Malgré l’actuel assouplissement monétaire de la BCE, les taux de moyen et long terme se tendent sur les marchés obligataires et une hausse des taux de la BCE est même anticipée pour 2026.
Les marchés l’ont attendue, elle est venue, mais elle pourrait rapidement s’arrêter. La baisse des taux des banques centrales, à l’œuvre depuis juin 2024 en zone euro et septembre 2024 aux États-Unis, fait face au retour du risque inflationniste.
Europe : une anticipation en « V » sur les taux de la BCE
Certes, pour les prochains mois, les anticipations ont peu évolué en Europe. Le marché intègre toujours quatre baisses des taux de la BCE jusqu’en septembre 2025, ce qui ramènerait le taux de dépôt de la banque centrale (et donc le rendement des fonds monétaires) autour de 2%, contre 3% actuellement et 4% il y a un an. C’est après cette date que les choses se compliquent. Le marché n’intègre plus aucune baisse des taux de la BCE pour le T4 2025, mais surtout, un basculement a eu lieu sur les anticipations 2026, année pour laquelle le marché anticipe désormais une hausse des taux directeurs de 25 points de base.
En cause : la crainte d’un rebond de l’inflation. Les raisons sont multiples : possible hausse des droits de douane avec les États-Unis, rebond des prix du gaz (revenus à 50 EUR/MWh, au plus haut depuis 2023) et nette baisse de l’euro face au dollar (liée à la politique de la BCE), renchérissant le coût des importations. En clair, les marchés anticipent que plus la BCE baissera ses taux, plus le risque inflationniste sera ravivé, ce qui amènerait finalement la BCE à faire volte-face l’an prochain. On notera par ailleurs que l’inflation a déjà entamé un rebond progressif en zone euro, passant de 1,7% en septembre à 2,4% en décembre (données en glissement annuel). Ce changement est important car au lieu d’être en-dessous de la cible de la BCE à 2%, l’inflation est désormais repassée au-dessus.
États-Unis : les marchés intègrent un quasi-statu quo de la Fed
Aux États-Unis, la volte-face du marché n’est pas nouvelle. Elle a démarré au mois d’octobre et s’est accentuée le 18 décembre avec la publication des anticipations de taux de la part des membres de la Fed. Avec une prévision moyenne de seulement deux baisses de taux pour 2025, la Fed a confirmé qu’elle serait nettement plus prudente en matière de politique monétaire.

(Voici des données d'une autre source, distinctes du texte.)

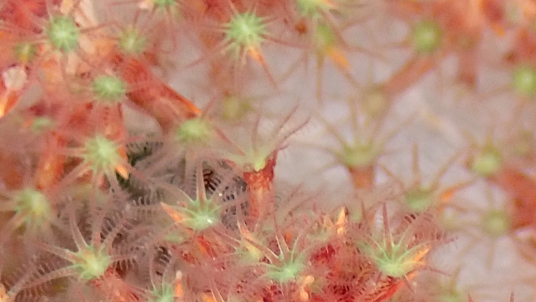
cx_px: 267
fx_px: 4634
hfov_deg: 6.6
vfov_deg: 3.7
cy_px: 554
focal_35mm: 326
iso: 200
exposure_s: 1/200
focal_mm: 13.65
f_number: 4.1
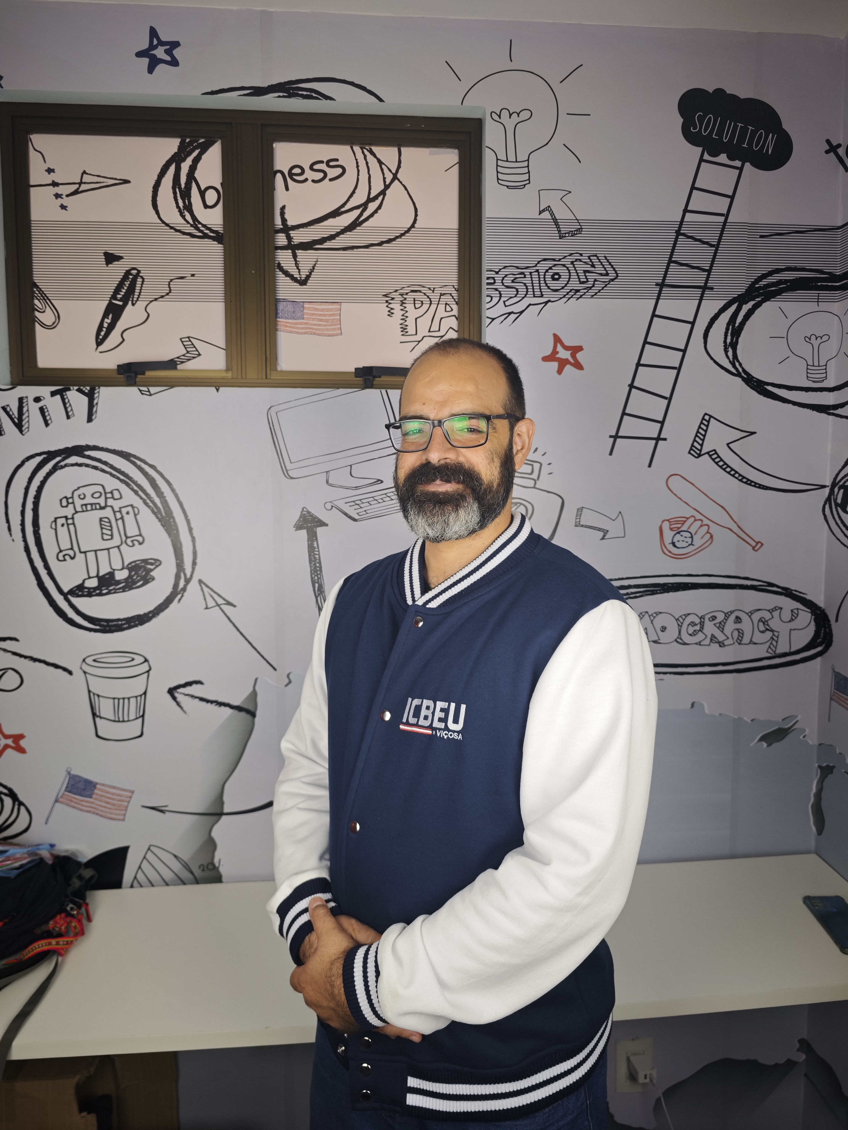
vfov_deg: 73.9
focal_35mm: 23
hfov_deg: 58.9
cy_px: 565
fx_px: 751
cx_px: 424
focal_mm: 8.72
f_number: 1.63
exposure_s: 1/60
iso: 320
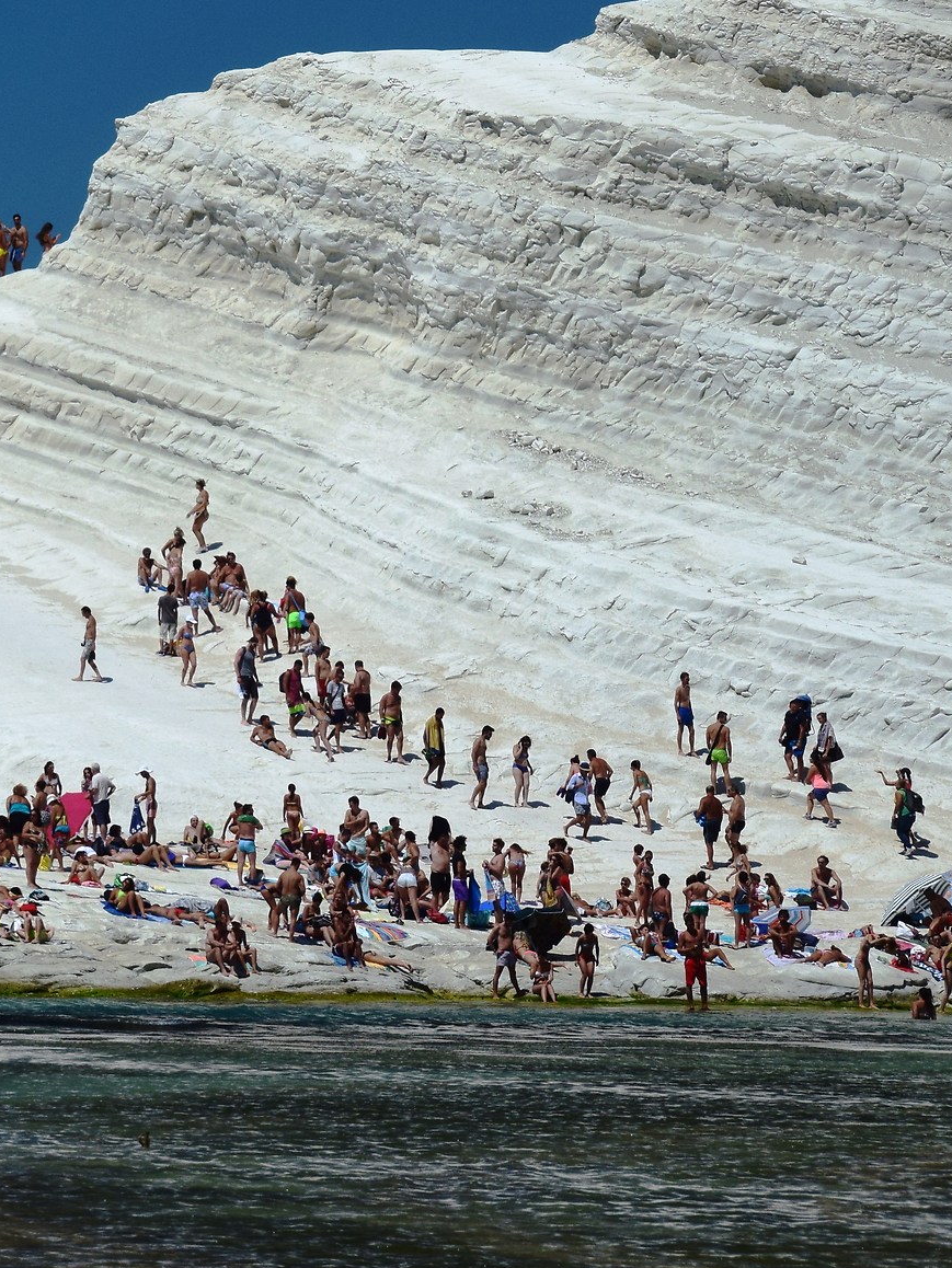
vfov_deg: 7.4
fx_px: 9860
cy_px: 473
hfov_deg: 5.5
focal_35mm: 269
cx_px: -250
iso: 360
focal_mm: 90
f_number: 11
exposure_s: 1/500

Le marché doute même que cette prévision se réalise. D’après le baromètre CME FedWatch au 27 janvier, le marché n’intègre que 50% de chance de voir la Fed baisser ses taux à deux reprises cette année, et 50% de chance de la voir baisser ses taux à une seule reprise ou d’opter pour un statu quo.
Et pour cause : avant même l’investiture de Donald Trump le 20 janvier et la mise en place d’un programme potentiellement inflationniste, l’indice des prix à la consommation avait déjà commencé à se redresser en fin d’année 2024. En décembre, l’inflation en glissement annuel est revenue à 2,9%, contre 2,4% en septembre. Même problème qu’en Europe pour la banque centrale : alors que l’inflation revenait vers sa cible, elle s’en éloigne de nouveau.
Des marchés obligataires tendus
Sur les marchés obligataires, les mouvements de taux ont été importants dans ce contexte. En décembre et janvier, les taux se sont particulièrement tendus sur les échéances de moyen et long terme. En France, le taux de l’OAT à 10 ans est par exemple remonté à 3,3%, contre 2,8% début décembre. Même phénomène pour le taux à 2 ans, remonté à 2,5% contre 2,1% début décembre. Seuls les taux de très court terme (échéances inférieures à un an) ont poursuivi leur baisse dans le sillon des taux directeurs de la BCE.
Le même phénomène s’est observé ailleurs en Europe (Allemagne notamment), mais également aux États-Unis, où le taux à 10 ans est remonté à 4,6%, contre 3,6% en septembre, et le taux à 3 ans à 4,3% contre 3,4% en septembre. On notera que le phénomène participe très activement à une « repentification » de la courbe des taux avec, pour les investisseurs, des échéances de long terme désormais mieux rémunérées que les échéances de court terme.